§ Problem to solve:
Return the passage of the text about the deadly crash and the 9-1-1 call, copied word for word, from "9-1-1 Dispatcher Gave Bad" to "from internal injuries.".

§ Excerpted text:
———

9-1-1 Dispatcher Gave Bad Advice In Deadly Crash

A San Diego 9-1-1 dispatcher gave some bad medical advice to a caller who was helping a pedestrian who had just been badly struck by a motorcycle earlier this week. The pedestrian died shortly after and authorities have now opened an internal investigation into that call.

A motorcycle crashed into the pedestrian, who's been identified as 49-year-old Scott Harold Winterbottom, around 11:20 a.m. on Monday while he was crossing Palm Avenue near 13th Street from a center divide, reported U-T San Diego. Winterbottom's leg was severed and was suffering from internal injuries.

A bystander, Anthony Rabaya, tried to help Winterbottom and used a belt as a tourniquet on his leg to stop the bleeding. It was a gut reaction for Rabaya because of his military training and instincts, he told NBC Los Angeles.

However, when Rabaya's girlfriend called 9-1-1, they were given instructions to take off that tourniquet. Here is that 9-1-1 conversation:

Caller: "My boyfriend put a belt around his leg because it's bleeding."

Dispatcher: "OK, all right, so they put a tourniquet on his leg?"

Caller: "Uh, no... uh, a belt. We've got the belt around because his leg is chopped off."

Dispatcher: "OK, we need to take that belt off. We don't want to tourniquet it."

Caller (talking to boyfriend): "Take the belt off, she says. Take it off."

Rabaya didn't agree with the dispatcher's instructions but complied. Firefighters who arrived at the scene reapplied the tourniquet on the injured man. Winterbottom was then rushed to the UC San Diego Medical Center, where he died at 12:15 p.m.

"It's been bothering me because I thought I did the right thing by putting the tourniquet on, and when I was told to take it off… yeah, it's been bothering me," Rabaya told 10 News.

City of San Diego EMS Medical Director Dr. Jim Dunford told NBC Los Angeles that he's had a policy in place for the last two years, where they've trained dispatchers to tell callers to "leave [the tourniquet] alone until a firefighter can get there and determine whether it should continue to be there."

The San Diego Fire-Rescue department is investigating the case to figure out how or why the dispatcher made that decision. The dispatcher is still on duty, though, while the case is being investigated.

———

§ Dataset records:
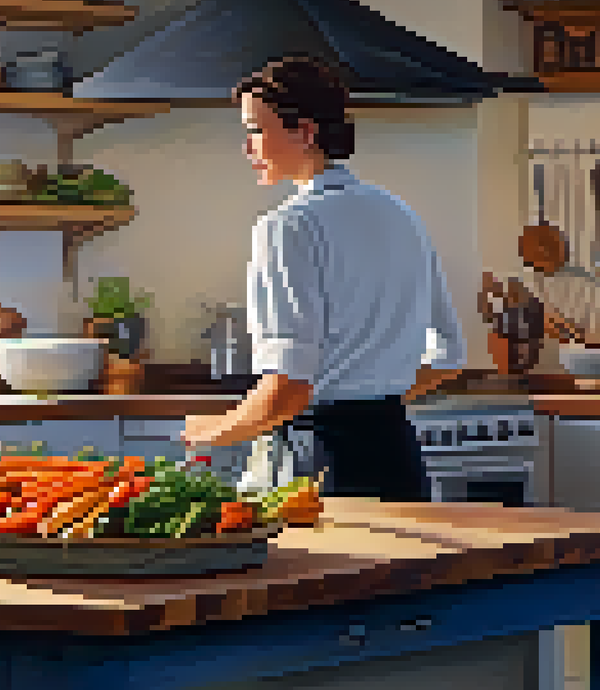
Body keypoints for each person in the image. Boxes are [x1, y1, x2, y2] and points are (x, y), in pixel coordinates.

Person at [180, 54, 467, 502]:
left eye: (256, 130)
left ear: (305, 131)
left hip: (320, 467)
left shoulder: (287, 226)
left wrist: (213, 431)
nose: (247, 147)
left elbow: (289, 391)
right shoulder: (400, 214)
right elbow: (450, 355)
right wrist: (370, 390)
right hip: (396, 456)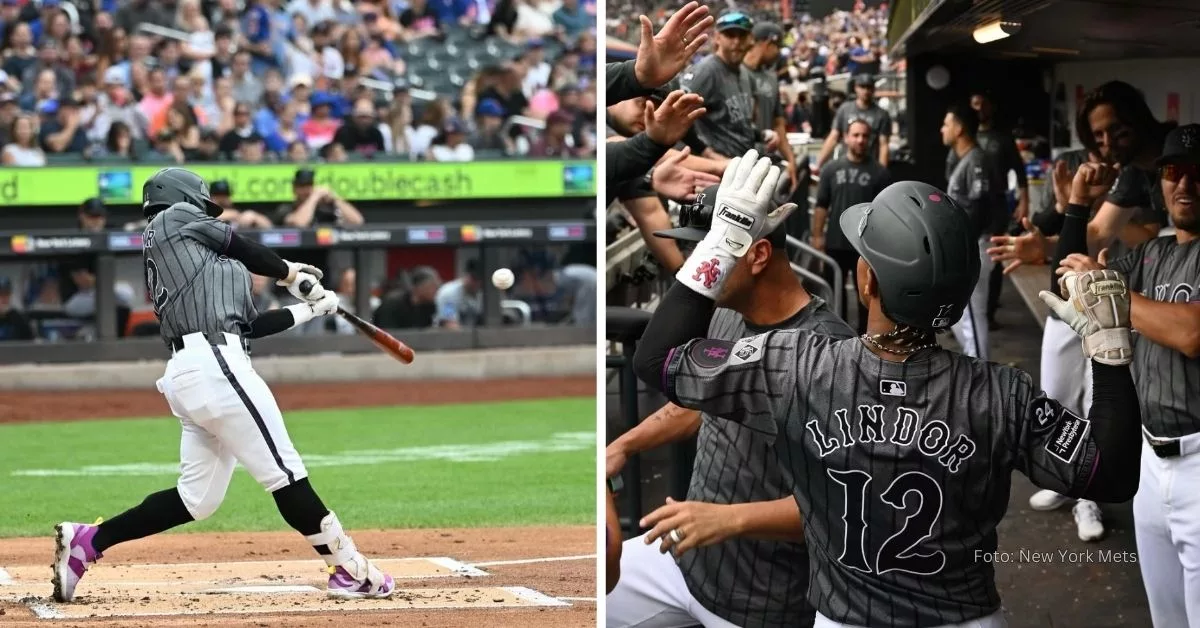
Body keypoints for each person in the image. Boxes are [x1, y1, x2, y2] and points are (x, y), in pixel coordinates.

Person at [632, 149, 1142, 628]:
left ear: (867, 282)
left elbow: (657, 359)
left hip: (847, 618)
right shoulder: (1000, 393)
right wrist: (1110, 350)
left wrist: (722, 243)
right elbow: (1112, 476)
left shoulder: (796, 364)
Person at [51, 168, 395, 603]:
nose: (208, 214)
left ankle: (89, 542)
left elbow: (248, 326)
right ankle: (350, 569)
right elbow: (240, 243)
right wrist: (290, 272)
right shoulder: (169, 218)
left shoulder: (208, 266)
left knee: (197, 500)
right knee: (286, 475)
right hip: (213, 365)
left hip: (200, 368)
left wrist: (311, 309)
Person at [606, 183, 853, 628]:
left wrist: (730, 518)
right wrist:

———

§ Exercise result:
9-1-1 Dispatcher Gave Bad Advice In Deadly Crash

A San Diego 9-1-1 dispatcher gave some bad medical advice to a caller who was helping a pedestrian who had just been badly struck by a motorcycle earlier this week. The pedestrian died shortly after and authorities have now opened an internal investigation into that call.

A motorcycle crashed into the pedestrian, who's been identified as 49-year-old Scott Harold Winterbottom, around 11:20 a.m. on Monday while he was crossing Palm Avenue near 13th Street from a center divide, reported U-T San Diego. Winterbottom's leg was severed and was suffering from internal injuries.